A ‘once in a lifetime’ dance on Broadway
Plans are moving ahead to have a street dance on Alexandria’s Broadway on Friday, July 18.
It’s part of a celebration to mark the completion of the first phase of the massive reconstruction project that’s taking place.
At its meeting Monday night, the Alexandria City Council issued a special event permit to Raaper’s Eatery and Ale to hold the block party and dance on Broadway between Third and Sixth Avenue.
Andy Rassat, the owner of Raaper’s, said downtown business owners approached him about having the dance and plans took off from there. He said the event will “showcase the look of the new downtown.”
About 750 are expected to attend. Some pre-dance activities may begin in the early afternoon hours. The dance will start at about 7 p.m. and everything, including clean-up, will conclude by 11 p.m. to meet the city’s noise ordinance rules.

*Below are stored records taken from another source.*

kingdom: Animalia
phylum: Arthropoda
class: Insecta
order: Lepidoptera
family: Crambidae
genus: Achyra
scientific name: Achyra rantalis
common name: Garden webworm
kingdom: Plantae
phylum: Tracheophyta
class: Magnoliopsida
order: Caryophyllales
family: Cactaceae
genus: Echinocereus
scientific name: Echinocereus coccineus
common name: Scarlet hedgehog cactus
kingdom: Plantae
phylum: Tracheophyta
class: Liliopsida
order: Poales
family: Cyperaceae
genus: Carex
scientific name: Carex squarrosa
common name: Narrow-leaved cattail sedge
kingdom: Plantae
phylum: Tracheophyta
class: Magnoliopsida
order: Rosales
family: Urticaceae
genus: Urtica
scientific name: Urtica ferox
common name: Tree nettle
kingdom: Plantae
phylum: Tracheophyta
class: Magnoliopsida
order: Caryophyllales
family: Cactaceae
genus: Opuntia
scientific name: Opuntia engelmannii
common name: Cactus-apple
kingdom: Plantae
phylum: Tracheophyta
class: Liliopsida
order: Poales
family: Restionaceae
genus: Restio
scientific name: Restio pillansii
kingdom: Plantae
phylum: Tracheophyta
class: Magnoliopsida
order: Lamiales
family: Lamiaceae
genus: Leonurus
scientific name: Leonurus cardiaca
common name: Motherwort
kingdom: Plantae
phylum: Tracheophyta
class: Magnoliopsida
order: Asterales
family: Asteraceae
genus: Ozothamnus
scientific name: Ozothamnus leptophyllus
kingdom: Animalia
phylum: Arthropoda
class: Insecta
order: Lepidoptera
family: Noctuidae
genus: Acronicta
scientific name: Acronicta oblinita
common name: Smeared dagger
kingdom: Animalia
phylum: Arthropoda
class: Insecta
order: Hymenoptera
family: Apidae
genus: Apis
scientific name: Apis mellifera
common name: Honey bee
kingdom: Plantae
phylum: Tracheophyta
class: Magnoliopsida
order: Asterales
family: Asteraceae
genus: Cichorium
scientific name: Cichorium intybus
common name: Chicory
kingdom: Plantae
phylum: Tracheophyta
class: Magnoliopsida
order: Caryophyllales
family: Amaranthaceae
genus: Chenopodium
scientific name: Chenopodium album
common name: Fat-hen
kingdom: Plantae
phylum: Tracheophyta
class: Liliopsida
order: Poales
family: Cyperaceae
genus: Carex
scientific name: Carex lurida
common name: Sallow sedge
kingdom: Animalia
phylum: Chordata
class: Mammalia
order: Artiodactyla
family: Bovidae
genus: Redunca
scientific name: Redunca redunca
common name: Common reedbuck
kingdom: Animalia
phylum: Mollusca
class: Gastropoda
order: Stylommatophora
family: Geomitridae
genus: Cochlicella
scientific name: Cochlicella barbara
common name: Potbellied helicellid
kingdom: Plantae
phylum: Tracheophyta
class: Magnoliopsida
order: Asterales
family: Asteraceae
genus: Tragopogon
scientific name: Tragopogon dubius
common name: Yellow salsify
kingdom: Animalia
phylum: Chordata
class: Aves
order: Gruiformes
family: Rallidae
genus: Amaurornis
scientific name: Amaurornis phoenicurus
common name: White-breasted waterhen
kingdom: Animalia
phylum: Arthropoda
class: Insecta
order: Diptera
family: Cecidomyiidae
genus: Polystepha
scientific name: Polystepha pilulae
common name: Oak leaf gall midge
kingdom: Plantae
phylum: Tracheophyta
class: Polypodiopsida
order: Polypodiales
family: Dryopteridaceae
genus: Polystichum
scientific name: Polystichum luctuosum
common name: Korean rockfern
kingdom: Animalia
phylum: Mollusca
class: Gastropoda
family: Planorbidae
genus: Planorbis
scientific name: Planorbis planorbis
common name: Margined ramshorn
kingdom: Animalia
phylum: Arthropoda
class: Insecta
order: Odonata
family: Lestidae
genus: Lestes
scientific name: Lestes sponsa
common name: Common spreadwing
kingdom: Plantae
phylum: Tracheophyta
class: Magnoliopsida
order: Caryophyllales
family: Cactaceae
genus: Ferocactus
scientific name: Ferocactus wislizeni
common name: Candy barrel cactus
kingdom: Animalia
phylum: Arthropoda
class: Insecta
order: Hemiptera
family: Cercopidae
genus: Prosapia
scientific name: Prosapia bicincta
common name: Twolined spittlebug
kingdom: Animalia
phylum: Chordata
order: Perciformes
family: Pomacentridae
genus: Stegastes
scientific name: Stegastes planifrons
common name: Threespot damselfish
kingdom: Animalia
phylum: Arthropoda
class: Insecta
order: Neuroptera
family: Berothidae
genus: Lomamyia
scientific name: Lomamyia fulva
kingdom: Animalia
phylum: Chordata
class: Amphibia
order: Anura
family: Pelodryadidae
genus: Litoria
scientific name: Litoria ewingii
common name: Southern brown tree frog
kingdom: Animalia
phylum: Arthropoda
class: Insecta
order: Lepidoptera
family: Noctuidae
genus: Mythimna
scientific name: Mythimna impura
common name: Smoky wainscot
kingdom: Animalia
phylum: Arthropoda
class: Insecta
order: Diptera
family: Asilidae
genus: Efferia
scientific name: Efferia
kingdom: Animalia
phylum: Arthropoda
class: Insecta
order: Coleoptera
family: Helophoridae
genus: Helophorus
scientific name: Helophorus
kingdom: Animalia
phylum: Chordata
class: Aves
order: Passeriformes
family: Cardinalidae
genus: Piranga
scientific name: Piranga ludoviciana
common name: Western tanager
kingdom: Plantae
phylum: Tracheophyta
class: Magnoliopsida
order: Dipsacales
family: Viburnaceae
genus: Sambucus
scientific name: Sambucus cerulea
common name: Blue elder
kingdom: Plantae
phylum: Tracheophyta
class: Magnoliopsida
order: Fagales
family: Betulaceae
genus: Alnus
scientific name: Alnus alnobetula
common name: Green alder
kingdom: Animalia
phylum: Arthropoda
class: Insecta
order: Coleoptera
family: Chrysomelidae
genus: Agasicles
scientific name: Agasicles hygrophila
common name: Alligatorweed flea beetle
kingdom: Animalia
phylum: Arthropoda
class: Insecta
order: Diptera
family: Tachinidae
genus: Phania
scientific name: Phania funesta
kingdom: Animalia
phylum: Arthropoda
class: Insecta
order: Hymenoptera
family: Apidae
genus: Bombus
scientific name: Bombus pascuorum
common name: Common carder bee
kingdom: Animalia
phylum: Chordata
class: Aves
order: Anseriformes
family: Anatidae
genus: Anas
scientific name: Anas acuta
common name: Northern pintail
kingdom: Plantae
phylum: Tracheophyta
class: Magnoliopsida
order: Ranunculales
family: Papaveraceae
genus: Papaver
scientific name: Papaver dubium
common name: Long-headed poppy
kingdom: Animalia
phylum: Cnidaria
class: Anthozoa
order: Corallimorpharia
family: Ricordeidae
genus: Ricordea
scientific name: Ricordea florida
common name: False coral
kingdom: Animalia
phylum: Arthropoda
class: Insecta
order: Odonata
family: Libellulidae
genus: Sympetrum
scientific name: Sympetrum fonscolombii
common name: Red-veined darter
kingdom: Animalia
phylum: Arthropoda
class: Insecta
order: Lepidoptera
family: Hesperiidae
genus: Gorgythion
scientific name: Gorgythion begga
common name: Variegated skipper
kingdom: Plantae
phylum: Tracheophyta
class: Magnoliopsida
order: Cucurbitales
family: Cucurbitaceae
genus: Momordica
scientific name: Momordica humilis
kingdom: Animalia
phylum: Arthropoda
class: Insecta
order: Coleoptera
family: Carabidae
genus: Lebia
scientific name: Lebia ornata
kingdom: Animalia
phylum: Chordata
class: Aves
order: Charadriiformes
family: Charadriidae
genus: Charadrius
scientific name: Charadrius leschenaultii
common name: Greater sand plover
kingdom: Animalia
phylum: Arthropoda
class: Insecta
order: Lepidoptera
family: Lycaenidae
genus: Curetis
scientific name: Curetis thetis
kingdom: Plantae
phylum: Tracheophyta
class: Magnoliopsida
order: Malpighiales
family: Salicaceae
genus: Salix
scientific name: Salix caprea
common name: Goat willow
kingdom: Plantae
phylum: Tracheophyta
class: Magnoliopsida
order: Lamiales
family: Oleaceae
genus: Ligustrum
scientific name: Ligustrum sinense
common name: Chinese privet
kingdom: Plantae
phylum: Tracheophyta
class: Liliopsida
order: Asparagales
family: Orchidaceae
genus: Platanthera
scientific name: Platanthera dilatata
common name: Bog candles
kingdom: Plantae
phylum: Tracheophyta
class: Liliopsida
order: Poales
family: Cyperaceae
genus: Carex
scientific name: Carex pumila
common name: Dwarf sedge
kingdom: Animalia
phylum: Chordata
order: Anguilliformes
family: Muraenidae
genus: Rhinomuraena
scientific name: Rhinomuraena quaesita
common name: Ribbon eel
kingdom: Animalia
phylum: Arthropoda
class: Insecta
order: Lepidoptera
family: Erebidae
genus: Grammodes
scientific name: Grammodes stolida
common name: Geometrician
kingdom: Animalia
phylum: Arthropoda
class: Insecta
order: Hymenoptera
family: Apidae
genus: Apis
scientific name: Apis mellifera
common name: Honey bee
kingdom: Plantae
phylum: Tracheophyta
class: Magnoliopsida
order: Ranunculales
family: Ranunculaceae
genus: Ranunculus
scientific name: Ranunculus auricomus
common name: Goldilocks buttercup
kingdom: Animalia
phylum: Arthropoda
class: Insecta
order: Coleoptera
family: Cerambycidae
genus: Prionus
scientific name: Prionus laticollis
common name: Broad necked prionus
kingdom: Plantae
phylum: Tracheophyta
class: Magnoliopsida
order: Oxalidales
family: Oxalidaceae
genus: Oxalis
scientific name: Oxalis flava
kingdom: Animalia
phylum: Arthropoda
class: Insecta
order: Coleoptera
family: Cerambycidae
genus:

Mayor Sara Carlson called the event, which will include a live band and beer garden, a “once in a lifetime” celebration because it’s very rare to close a section of Broadway, which also serves as State Highway 29. But the Minnesota Department of Transportation gave the city the go-ahead to do it, Carlson said.
“It’s now or never,” she added.
The permit was approved on the condition that organizers draw up a site plan showing where everything will be located.
Festivities are still being planned but activities may start in the early afternoon and include a bean bag tournament and a vintage car show.
The timeline is a bit tight; the road work where the dance will take place is set to be completed on July 11, one week before the event.
In other action, the council presented a plaque of appreciation to former City Attorney John Lervick, who is retiring from practicing law on June 30.
Lervick served the city for 39 and a half years, working with seven different mayors and dozens of council members.
He described the work as enjoyable and rewarding and noted that he had a “good team” behind him, those at the law firm of Swenson, Lervick, Syverson, Trosvig, Jacobson and Schultz.
The annual city audit performed by CliftonLarsonAllen was approved. The audit showed the city had just over $10 million in unassigned fund balances in 2013, enough for about five and a half months of expenditures, which exceeds the state recommendation of five months.
Expenditures increased significantly, going from $15.6 million in 2012 to more than $22.1 million last year. Most of the increase came from public works spending, which surged from $3.7 million in 2012 to $9.5 million last year, largely because of a waterline extension project to the phase four annexation area. The city issued new debt to pay for the project.
The city’s total revenues were $16.7 million in 2013, up from 2012’s $15.2 million. As in past years, most of the city’s revenues, $7.2 million, came from taxes.
Other revenues in 2013 included intergovernmental revenue of $3.78 million, special assessments of $1.94 million, charges for services of $1.73 million, other revenue of $1.26 million, licenses and permit fees of $487,356, interest of $134,023 and fines and forfeits of $109,684.
INVISIBLE WALKWAYS VACATED
The council approved Kinkead Cemetery Association’s request to vacate “walkways,” which are actually just unmarked sections of grass, in the south lawn portion of Sunset Memorial Park. The association plans to re-plat the area with new lots of different dimensions.